Harputlu İshak Efendi buyurdu ki: "Akıl sâhibi olan herkesin açıkça gördüğü gibi, kâinâta ibret nazarıyla bakıldığında, bütün işlerin ve hallerin, bir düzen içinde değişmeyen kânunlara bağlı olduğu görülür. O kânunları koyan ve aynı şekilde hıfz eden bir yaratıcının, yâni vâcibülvücûd olan Allahü teâlânın lâzım olduğu, aklı selîm sâhibi kimseler tarafından hemen anlaşılır. İşte cenâbı Hak, bu her şeyin ilk başlangıcı ve keyfiyeti, nasıl olduğu akıl ile anlaşılmayan ezelî ve ebedî olan mutlak yaratıcısıdır. O, bütün kemâlâtı ve üstünlükleri kendisinde toplamıştır."
Harputlu İshak Efendi, hastalanıp yatağa düşünce, talebeleri ve ziyâretine gelenler çok üzüldüler. Onlara; "Neden üzülüyorsunuz dostlarım? Gören de sizi hiçbir şey bilmez sanır. Ölüm mümine hediyedir. Ölüm Hakk'a kavuşmaktır. Ölüm, fânî alemden goç etmektir. Ölüm yok olmak değildir. Bırakınız üzülmeyi ve ağlamayı. Ben seviniyorum, çünkü asıl vatanıma gidiyorum." buyurdu. 1891 (H.1309) senesinde İstanbul'da vefât etti. Fâtih Câmiinin kıble tarafındaki bahçeye defnedildi.

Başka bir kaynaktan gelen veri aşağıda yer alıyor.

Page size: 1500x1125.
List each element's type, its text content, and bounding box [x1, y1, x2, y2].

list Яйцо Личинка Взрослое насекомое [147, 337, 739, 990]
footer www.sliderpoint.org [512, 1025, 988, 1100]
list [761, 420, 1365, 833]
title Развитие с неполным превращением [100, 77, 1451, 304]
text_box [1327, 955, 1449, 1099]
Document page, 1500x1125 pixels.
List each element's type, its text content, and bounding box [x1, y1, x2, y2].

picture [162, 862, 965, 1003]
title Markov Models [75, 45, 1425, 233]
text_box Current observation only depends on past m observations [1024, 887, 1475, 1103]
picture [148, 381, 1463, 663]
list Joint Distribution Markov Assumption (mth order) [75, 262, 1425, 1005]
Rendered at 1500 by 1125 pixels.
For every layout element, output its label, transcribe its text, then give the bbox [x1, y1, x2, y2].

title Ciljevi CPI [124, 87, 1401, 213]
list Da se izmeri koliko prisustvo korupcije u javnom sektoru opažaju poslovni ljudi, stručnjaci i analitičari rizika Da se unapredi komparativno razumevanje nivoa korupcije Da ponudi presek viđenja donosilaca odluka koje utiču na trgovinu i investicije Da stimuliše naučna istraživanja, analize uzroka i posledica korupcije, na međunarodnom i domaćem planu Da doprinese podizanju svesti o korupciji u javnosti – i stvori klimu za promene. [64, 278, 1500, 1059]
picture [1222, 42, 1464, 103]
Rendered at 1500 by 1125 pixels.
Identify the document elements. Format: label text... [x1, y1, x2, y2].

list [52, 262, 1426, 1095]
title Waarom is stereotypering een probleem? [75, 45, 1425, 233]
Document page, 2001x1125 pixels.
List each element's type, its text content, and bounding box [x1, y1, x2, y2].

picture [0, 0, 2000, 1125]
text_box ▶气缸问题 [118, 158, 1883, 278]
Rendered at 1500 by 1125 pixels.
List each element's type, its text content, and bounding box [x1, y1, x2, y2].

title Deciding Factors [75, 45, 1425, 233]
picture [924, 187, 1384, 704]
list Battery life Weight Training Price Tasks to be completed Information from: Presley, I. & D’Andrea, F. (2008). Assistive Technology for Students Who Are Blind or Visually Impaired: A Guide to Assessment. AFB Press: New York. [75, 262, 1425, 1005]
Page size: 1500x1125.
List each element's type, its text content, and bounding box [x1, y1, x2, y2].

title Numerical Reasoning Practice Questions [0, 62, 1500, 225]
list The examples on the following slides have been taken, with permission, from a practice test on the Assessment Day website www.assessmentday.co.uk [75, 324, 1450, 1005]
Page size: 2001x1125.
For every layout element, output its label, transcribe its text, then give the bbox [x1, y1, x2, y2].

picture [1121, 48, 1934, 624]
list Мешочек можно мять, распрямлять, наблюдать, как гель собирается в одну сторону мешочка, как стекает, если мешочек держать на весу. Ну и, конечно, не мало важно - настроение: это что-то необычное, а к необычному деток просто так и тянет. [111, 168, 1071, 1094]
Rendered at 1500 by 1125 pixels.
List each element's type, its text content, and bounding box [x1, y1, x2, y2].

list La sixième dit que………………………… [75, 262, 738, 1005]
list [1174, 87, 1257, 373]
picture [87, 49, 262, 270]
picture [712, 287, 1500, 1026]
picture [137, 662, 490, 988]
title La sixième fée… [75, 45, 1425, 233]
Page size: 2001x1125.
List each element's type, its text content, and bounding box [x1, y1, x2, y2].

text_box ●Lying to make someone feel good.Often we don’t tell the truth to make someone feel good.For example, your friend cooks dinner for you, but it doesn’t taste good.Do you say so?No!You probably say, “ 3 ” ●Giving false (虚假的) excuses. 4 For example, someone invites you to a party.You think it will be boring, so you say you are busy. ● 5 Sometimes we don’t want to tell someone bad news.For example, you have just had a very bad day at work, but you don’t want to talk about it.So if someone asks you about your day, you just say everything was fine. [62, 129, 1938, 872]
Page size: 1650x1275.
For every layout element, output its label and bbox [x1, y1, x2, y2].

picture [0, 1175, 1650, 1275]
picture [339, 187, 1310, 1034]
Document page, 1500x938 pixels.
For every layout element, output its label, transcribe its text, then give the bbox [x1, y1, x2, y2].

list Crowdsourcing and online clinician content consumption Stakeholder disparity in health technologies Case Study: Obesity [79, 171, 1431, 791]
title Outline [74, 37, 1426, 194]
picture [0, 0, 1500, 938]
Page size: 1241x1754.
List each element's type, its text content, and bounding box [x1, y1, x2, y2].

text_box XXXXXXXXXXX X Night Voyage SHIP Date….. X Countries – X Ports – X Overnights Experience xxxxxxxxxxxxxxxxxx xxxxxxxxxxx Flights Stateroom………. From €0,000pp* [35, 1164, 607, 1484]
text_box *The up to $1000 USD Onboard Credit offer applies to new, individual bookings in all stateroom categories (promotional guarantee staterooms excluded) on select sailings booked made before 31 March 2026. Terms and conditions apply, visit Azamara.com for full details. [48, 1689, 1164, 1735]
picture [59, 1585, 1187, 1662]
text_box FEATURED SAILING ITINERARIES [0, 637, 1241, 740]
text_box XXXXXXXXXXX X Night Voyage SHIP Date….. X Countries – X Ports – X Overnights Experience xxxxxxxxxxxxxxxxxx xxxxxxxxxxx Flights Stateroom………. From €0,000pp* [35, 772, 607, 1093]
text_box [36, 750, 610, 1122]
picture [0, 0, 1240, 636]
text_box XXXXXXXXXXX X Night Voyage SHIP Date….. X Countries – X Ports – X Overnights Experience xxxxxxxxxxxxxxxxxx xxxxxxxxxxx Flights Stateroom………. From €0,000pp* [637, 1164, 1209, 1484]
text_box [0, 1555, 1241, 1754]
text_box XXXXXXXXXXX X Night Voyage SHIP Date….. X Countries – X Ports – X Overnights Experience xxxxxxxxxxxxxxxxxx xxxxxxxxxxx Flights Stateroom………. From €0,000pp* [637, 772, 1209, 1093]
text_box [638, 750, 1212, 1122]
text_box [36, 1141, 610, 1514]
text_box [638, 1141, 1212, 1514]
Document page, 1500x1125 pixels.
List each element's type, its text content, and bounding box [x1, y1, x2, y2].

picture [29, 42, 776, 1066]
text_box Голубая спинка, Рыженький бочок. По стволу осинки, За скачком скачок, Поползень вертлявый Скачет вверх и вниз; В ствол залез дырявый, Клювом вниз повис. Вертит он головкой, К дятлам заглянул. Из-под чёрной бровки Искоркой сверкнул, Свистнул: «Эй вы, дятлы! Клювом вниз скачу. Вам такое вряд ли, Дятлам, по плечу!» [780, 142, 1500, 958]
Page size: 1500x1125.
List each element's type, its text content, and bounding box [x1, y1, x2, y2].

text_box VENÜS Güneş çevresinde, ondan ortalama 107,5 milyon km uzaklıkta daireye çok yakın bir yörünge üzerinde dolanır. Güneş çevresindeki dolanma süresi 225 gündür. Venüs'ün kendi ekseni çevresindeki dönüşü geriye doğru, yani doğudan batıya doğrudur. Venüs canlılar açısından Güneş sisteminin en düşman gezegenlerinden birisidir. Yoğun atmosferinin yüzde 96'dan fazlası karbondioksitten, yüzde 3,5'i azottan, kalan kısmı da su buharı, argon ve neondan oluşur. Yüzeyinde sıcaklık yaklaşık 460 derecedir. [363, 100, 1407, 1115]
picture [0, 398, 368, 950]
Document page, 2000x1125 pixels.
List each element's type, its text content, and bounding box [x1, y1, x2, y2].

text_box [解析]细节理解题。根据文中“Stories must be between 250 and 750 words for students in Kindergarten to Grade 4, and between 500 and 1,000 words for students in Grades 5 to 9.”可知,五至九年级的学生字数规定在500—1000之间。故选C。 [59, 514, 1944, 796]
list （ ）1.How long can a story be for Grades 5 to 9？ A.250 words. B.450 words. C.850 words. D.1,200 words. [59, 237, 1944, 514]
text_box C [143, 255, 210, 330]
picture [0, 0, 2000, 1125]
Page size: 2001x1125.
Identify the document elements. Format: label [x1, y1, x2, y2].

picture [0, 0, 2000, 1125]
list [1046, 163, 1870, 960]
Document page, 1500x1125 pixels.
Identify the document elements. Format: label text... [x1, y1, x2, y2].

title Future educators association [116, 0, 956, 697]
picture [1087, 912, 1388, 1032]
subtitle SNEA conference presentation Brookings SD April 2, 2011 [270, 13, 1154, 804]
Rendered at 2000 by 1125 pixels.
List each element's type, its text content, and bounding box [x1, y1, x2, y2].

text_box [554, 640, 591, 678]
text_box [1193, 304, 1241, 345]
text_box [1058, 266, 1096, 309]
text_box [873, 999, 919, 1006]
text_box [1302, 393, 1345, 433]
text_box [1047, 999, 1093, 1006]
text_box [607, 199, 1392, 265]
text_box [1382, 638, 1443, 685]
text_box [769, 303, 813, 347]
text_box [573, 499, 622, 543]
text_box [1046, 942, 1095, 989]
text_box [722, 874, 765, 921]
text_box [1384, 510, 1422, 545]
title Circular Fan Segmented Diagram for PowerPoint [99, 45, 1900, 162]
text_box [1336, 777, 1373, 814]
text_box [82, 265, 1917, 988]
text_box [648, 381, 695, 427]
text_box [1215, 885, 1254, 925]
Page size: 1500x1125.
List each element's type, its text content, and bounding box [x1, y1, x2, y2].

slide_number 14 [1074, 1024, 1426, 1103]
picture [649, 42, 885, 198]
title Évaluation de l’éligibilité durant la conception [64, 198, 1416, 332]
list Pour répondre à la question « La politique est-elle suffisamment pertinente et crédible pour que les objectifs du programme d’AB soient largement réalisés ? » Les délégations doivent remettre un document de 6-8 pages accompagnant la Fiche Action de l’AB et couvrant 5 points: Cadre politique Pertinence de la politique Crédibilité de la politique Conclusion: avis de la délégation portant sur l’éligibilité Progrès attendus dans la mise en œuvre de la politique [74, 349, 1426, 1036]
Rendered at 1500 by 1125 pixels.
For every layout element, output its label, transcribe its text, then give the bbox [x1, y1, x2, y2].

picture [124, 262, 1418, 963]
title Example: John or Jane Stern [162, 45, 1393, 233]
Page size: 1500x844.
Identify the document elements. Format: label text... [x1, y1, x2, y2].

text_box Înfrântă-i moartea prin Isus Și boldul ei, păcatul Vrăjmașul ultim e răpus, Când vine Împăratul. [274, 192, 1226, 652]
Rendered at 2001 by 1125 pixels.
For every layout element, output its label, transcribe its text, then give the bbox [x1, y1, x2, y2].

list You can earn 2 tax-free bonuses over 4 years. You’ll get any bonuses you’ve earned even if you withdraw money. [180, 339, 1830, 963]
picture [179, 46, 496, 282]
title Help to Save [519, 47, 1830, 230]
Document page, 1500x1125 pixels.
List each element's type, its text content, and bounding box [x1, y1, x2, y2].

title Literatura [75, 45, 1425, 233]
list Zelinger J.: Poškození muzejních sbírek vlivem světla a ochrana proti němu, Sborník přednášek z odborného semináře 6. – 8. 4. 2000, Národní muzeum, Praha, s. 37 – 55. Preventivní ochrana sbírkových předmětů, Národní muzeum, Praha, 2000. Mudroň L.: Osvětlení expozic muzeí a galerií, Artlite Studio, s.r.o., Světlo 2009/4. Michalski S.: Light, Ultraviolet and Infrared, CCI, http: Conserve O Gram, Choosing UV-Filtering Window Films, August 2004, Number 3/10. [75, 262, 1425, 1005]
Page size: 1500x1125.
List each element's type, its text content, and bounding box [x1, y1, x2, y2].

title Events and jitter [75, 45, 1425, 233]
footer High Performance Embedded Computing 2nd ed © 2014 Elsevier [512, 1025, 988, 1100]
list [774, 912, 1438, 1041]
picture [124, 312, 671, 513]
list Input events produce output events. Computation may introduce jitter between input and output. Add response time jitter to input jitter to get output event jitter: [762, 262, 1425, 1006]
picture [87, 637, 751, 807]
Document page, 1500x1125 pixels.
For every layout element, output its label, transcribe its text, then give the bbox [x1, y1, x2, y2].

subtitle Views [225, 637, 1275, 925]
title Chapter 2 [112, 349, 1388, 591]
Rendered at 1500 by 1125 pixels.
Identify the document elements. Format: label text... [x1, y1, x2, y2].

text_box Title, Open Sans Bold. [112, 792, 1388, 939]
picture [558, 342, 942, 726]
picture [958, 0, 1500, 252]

Harputlu İshak Efendi birçok eser yazmıştır. Bâzıları şunlardır: 1) ŞemsülHakika, 2) Zübdei İlmi Kelâm, 3) Es'ile ve Ecvibei Hikemiye, 4) MiftahülUyûn, 5) Es'ile ve Ecvibei MecmuâtülKavâid (4 cilt), 6) KâşifülEsrar, 7) DiyâülKulûb: Bu eser İhlâs A.Ş. tarafından Cevâb Veremedi ismiyle Türkçeye çevrilip bastırılmıştır.